Introduction
Gathering data from the internet has become an essential task for various applications. The Python Requests module simplifies the process of crawling and obtaining raw HTML from URLs with its user-friendly interface and robust capability.
Getting Started with Requests
The first step in using the Requests module to crawl raw HTML from a website is to install the module (if it’s not already installed) using pip :
pip install requests
Once installed, you can perform a basic GET request to retrieve the content of a web page:
import requests
url = 'http://example.com'
response = requests.get(url)
html_content = response.text
print(html_content)
Handling Response Status Codes
Before processing the HTML content, it’s essential to check the response status code to ensure the request was successful:
if response.status_code == 200:
print('Success!')
elif response.status_code == 404:
print('Not Found.')
Advanced Handling of Requests
For more complex scenarios, you might need to incorporate headers, cookies, and other parameters in your request. Here’s how to send a request with custom headers:
headers = {
'User-Agent': 'Mozilla/5.0 (...)',
'Accept': 'text/html,application/xhtml+xml,application/xml;q=0.9,*/*;q=0.8',
'Accept-Language': 'en-US,en;q=0.5',
}
response = requests.get(url, headers=headers)
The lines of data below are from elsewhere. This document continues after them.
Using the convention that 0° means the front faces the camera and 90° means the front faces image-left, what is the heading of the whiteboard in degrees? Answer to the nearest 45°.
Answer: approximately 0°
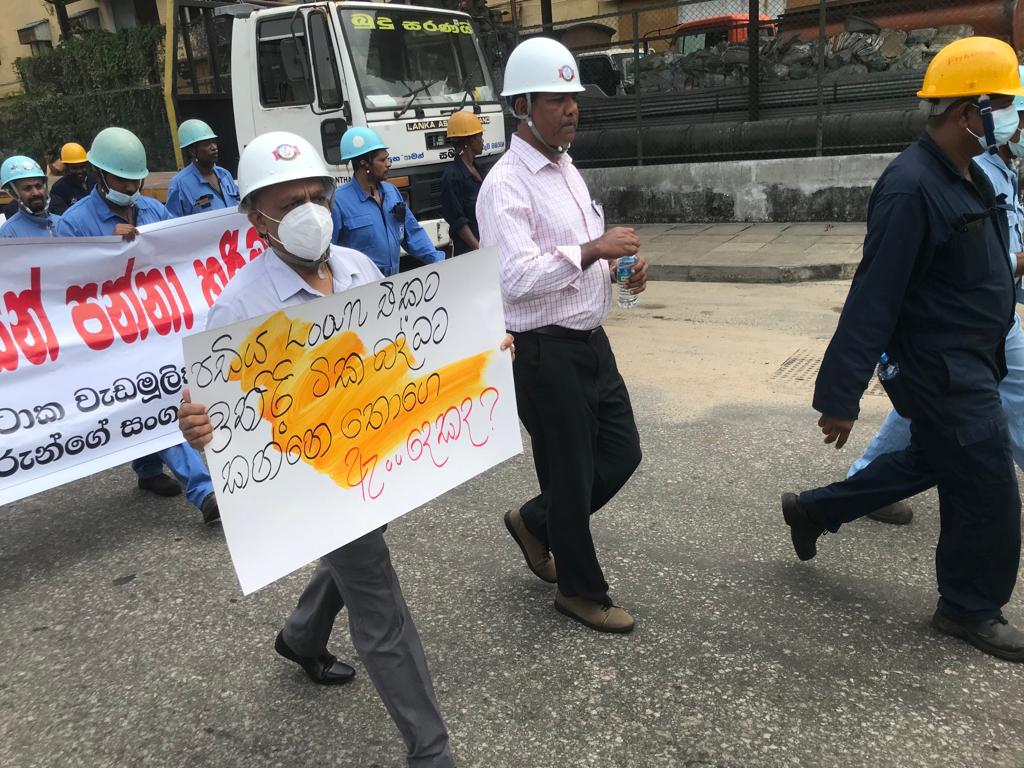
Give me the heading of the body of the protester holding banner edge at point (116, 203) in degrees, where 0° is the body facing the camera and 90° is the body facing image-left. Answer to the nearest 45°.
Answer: approximately 315°

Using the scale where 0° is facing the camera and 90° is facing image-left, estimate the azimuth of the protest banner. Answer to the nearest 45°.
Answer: approximately 315°

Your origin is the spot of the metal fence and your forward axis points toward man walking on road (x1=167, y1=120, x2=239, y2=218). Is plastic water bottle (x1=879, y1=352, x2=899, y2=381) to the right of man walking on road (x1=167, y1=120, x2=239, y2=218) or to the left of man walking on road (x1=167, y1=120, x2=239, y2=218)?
left

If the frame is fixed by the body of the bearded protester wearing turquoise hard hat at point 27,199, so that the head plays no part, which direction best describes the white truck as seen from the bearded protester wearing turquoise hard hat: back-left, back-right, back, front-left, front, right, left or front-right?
left

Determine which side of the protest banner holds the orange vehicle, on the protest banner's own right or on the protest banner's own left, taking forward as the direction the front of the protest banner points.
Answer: on the protest banner's own left

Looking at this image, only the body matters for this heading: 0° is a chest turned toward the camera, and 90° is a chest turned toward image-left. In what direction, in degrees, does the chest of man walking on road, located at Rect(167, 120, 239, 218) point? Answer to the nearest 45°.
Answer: approximately 315°

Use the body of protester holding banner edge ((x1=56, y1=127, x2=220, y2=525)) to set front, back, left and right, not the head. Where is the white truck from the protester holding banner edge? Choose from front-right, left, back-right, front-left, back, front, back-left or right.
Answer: left

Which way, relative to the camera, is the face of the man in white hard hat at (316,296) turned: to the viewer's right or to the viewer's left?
to the viewer's right

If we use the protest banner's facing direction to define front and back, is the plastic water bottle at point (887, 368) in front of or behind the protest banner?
in front
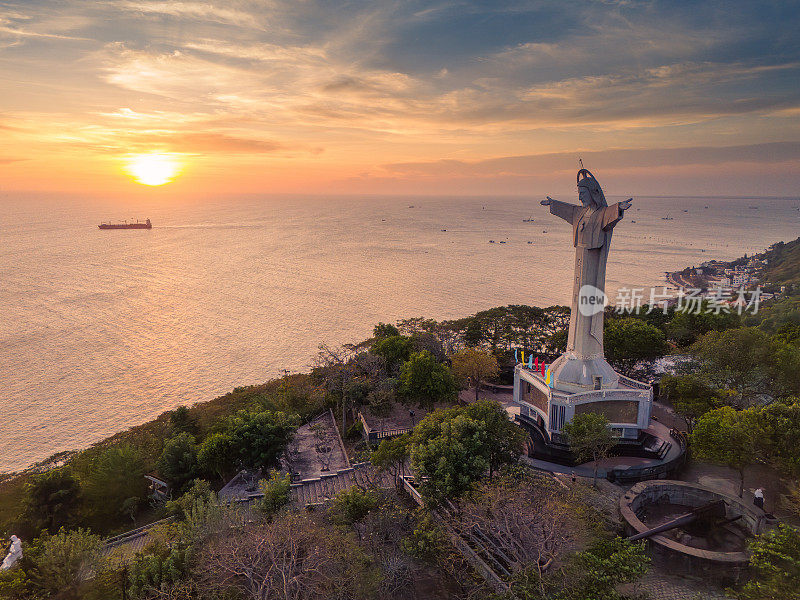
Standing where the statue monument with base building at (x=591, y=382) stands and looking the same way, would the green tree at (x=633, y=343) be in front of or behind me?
behind

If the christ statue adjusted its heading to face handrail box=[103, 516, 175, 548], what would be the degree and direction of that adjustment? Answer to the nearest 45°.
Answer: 0° — it already faces it

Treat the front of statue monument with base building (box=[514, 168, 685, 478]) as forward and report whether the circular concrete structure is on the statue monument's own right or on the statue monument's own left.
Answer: on the statue monument's own left

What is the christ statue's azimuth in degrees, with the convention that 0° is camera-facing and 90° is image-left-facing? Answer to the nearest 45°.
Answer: approximately 45°

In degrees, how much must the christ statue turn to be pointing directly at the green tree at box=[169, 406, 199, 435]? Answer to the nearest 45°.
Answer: approximately 45° to its right

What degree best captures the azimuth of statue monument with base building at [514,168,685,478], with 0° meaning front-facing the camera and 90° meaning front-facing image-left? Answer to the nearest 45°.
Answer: approximately 45°

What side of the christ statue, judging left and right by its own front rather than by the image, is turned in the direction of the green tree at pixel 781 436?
left
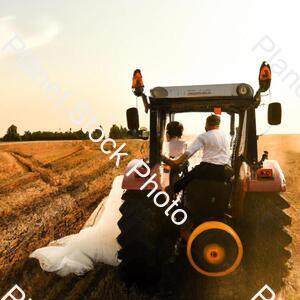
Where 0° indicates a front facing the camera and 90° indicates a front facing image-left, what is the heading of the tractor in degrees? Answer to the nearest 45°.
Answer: approximately 180°
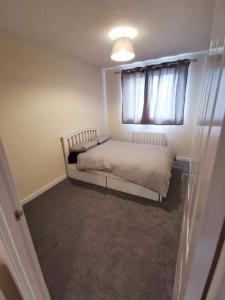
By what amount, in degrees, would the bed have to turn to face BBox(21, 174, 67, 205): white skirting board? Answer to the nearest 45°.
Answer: approximately 135° to its right

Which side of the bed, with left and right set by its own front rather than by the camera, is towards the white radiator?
left

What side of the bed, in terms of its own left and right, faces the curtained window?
left

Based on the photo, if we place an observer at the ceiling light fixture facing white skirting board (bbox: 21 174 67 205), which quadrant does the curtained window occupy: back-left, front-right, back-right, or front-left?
back-right

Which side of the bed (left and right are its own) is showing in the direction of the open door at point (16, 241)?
right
html_content = response.text
Working with Sessions
Sessions can be used to persist certain parameters across multiple requests. For instance, if you need to maintain a logged-in state, you can use a session object:
with requests.Session() as session:
session.post('http://example.com/login', data={'username':'admin', 'password':'password'})
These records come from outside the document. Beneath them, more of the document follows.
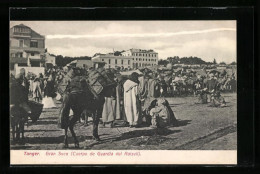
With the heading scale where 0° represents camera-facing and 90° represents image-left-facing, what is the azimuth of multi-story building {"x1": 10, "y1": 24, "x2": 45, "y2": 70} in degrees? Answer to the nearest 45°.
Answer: approximately 0°

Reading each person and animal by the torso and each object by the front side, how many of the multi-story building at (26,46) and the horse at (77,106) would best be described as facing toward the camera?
1
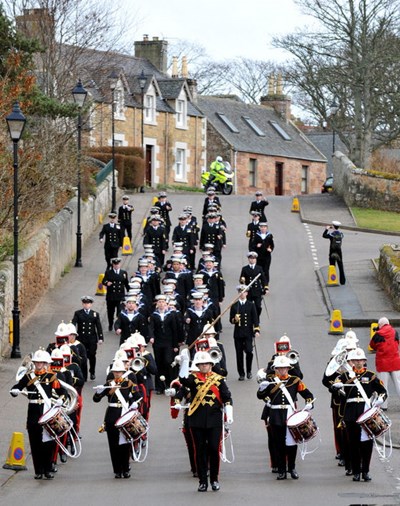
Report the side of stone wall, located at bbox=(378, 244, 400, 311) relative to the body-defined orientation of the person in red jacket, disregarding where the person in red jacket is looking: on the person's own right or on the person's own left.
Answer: on the person's own right

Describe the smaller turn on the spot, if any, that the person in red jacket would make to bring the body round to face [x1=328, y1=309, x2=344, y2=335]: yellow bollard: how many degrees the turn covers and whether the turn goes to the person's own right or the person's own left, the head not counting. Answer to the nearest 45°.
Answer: approximately 45° to the person's own right

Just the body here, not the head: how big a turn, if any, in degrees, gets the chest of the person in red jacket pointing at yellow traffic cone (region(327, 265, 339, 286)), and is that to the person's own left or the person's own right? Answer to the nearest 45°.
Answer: approximately 45° to the person's own right

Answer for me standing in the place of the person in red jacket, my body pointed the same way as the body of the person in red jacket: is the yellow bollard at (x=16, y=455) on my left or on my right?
on my left

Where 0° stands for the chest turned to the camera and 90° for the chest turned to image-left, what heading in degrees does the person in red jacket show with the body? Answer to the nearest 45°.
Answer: approximately 135°
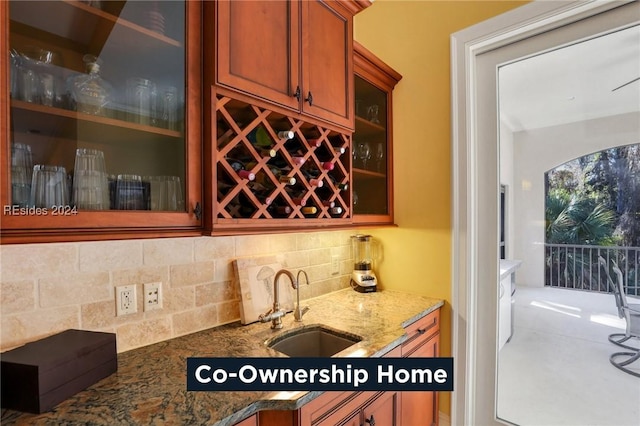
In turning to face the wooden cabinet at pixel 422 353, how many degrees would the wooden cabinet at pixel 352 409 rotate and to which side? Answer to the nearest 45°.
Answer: approximately 90° to its left

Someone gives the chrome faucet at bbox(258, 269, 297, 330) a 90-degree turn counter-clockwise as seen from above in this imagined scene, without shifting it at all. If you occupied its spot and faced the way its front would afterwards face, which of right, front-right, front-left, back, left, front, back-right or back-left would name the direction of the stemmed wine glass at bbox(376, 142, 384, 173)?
front

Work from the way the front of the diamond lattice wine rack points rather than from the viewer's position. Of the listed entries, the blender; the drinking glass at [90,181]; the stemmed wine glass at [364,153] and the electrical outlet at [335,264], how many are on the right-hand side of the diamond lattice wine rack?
1

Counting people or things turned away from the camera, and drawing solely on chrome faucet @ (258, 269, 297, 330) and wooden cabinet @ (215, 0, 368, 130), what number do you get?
0

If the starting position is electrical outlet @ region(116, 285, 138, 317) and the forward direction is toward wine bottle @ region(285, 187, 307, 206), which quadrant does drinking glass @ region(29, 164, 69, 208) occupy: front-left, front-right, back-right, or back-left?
back-right

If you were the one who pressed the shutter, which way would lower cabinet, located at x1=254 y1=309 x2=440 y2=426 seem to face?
facing the viewer and to the right of the viewer

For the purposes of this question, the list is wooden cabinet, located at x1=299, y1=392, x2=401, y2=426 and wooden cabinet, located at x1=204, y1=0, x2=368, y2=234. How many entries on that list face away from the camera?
0

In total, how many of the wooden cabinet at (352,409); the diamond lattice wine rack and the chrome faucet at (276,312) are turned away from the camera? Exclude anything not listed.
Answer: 0
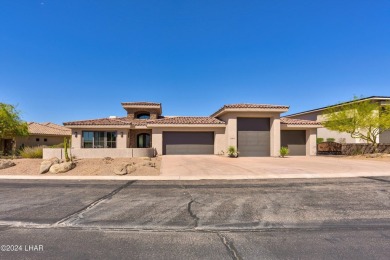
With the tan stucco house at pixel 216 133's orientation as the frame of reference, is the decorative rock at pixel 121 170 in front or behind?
in front

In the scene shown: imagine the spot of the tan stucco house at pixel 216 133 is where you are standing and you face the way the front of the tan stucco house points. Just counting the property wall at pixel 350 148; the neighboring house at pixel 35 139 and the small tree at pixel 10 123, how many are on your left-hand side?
1

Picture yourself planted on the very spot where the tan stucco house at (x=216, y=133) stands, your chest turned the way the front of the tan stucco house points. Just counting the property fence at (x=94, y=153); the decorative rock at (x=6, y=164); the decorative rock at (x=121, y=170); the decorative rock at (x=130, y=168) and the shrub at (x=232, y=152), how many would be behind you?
0

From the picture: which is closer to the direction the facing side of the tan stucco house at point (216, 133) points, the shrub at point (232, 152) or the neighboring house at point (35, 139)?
the shrub

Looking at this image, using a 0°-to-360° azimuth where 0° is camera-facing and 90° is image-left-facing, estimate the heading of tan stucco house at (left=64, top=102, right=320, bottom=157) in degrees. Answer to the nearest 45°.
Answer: approximately 0°

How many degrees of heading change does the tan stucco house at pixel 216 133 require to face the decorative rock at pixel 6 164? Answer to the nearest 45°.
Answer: approximately 45° to its right

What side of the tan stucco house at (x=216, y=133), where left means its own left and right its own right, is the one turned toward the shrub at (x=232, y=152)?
front

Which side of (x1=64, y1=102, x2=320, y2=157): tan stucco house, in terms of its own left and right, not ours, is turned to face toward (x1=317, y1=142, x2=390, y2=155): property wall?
left

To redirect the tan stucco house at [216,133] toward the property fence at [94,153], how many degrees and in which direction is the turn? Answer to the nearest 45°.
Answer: approximately 45° to its right

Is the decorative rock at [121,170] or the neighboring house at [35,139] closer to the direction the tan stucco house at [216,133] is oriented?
the decorative rock

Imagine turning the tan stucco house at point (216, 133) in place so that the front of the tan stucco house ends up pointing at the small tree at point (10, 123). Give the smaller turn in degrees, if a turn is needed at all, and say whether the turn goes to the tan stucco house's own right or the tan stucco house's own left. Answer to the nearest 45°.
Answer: approximately 90° to the tan stucco house's own right

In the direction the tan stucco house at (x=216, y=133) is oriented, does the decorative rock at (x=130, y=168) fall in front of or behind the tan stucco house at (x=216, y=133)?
in front

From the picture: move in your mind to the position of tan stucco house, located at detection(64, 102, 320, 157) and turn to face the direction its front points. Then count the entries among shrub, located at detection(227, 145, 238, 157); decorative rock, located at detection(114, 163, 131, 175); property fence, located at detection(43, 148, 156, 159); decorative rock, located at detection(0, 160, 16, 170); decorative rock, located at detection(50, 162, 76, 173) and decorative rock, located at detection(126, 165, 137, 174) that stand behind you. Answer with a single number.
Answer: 0

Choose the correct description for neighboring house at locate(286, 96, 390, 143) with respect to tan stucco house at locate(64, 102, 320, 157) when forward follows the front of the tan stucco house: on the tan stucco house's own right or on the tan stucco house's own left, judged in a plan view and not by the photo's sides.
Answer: on the tan stucco house's own left
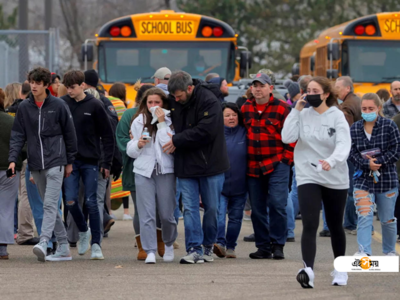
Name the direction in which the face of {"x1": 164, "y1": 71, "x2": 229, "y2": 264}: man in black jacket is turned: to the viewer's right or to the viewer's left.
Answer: to the viewer's left

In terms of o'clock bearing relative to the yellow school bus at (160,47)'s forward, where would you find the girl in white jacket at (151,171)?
The girl in white jacket is roughly at 12 o'clock from the yellow school bus.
response = session.get('http://example.com/protected_page')
print(response.text)
Error Handling
It’s good practice to manage exceptions that may occur during requests to handle connection errors, timeouts, and other exceptions gracefully:
try:
response = requests.get(url, timeout=5)
response.raise_for_status()
except requests.exceptions.HTTPError as e:
print('HTTP Error:', e)
except requests.exceptions.ConnectionError as e:
print('Connection Error:', e)
except requests.exceptions.Timeout as e:
print('Timeout Error:', e)
except requests.Timeout as e:
print('Request Exception:', e)
Conclusion
In this tutorial, we’ve explored the Python Requests module, starting from the basics and moving on to more advanced topics such as handling custom headers, sessions, and errors. Understanding how to utilize this powerful module enables you to efficiently crawl and process raw HTML data from the web to fuel your applications and analyses.